Evidence of the sharply rising prices will pile pressure on the Bank of England as it struggles to control inflation while attempting to stimulate a slowing economy, Jean-Michel Six, chief European economist at Standard & Poor's, told "Power Lunch Europe."

"It's a prefect illustration of the conflict that the central banks are currently facing. On one side we’re seeing an economic slowdown, but on the other side the inflation pressures remain very strong," Six said Monday.

Sterling rose as the stronger than expected figures indicated the Bank of England may not be able to cut interest rates as fast as the market had been expecting.

The Office for National Statistics said that output prices rose 1.0 percent on the month last month, taking the annual rate up to 5.7 percent from 5.0 percent in December. Analysts had expected an annual reading of 5.1 percent.

"We had been expecting a further increase in output price inflation but these figures are unequivocally awful," said Philip Shaw, an economist at Investec.

Core output price inflation also rose much faster than expected. It was 0.8 percent on the month, the fastest monthly rate since records began in 1986.

Input price inflation surged to 18.9 percent on the year in January, likewise the strongest rate since the series began 22 years ago.

Crude oil prices rose 70.3 percent on the year in January, the highest rate in nearly 8 years, while domestic food prices soared 36 percent on the year -- a record high.

"It does flag the upside inflation risks and we would expect it to come through in the consumer price index over the next few months with targeted inflation rising above 3 percent," said Alan Castle, an economist at Lehman Brothers.

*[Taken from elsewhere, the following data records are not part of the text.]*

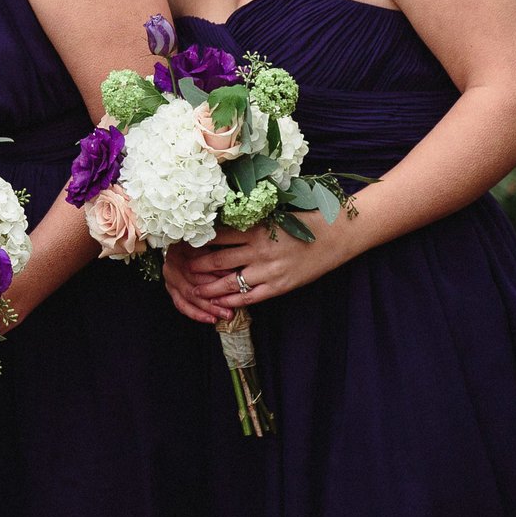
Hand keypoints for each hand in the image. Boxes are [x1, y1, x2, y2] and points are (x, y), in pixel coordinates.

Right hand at [161, 243, 230, 324]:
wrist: (178, 242)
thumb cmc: (197, 243)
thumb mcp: (207, 244)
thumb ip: (216, 255)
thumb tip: (232, 273)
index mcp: (179, 252)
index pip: (198, 268)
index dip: (216, 276)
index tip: (234, 283)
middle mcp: (171, 267)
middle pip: (193, 285)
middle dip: (214, 297)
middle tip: (232, 306)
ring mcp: (169, 279)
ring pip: (188, 298)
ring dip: (208, 308)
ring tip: (225, 315)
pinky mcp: (170, 288)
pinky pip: (181, 305)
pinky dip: (196, 314)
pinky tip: (210, 319)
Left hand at [173, 215, 357, 317]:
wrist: (337, 234)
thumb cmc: (305, 219)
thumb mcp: (274, 214)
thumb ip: (250, 220)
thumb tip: (221, 221)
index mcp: (256, 227)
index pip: (216, 235)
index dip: (197, 241)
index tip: (180, 243)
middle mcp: (259, 249)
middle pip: (217, 259)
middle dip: (195, 266)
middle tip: (178, 268)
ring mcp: (269, 269)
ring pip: (229, 281)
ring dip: (208, 286)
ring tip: (193, 289)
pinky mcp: (280, 285)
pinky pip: (250, 296)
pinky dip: (232, 300)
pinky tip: (220, 302)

CPI inflation figures are due on Tuesday. BoE Governor Mervyn King has warned that there is risk that inflation will rise well above its 2 percent target in the near future.

The BoE cut interest rates last week to 5.25 percent to help shore up economic growth but if inflation rises sharply, its ability to take further growth-boosting action will be limited.

Separate figures showed Britain's trade deficit with the rest of the world was worse than expected in December at 7.574 billion pounds. Economists had expected a reading of 7.35 billion.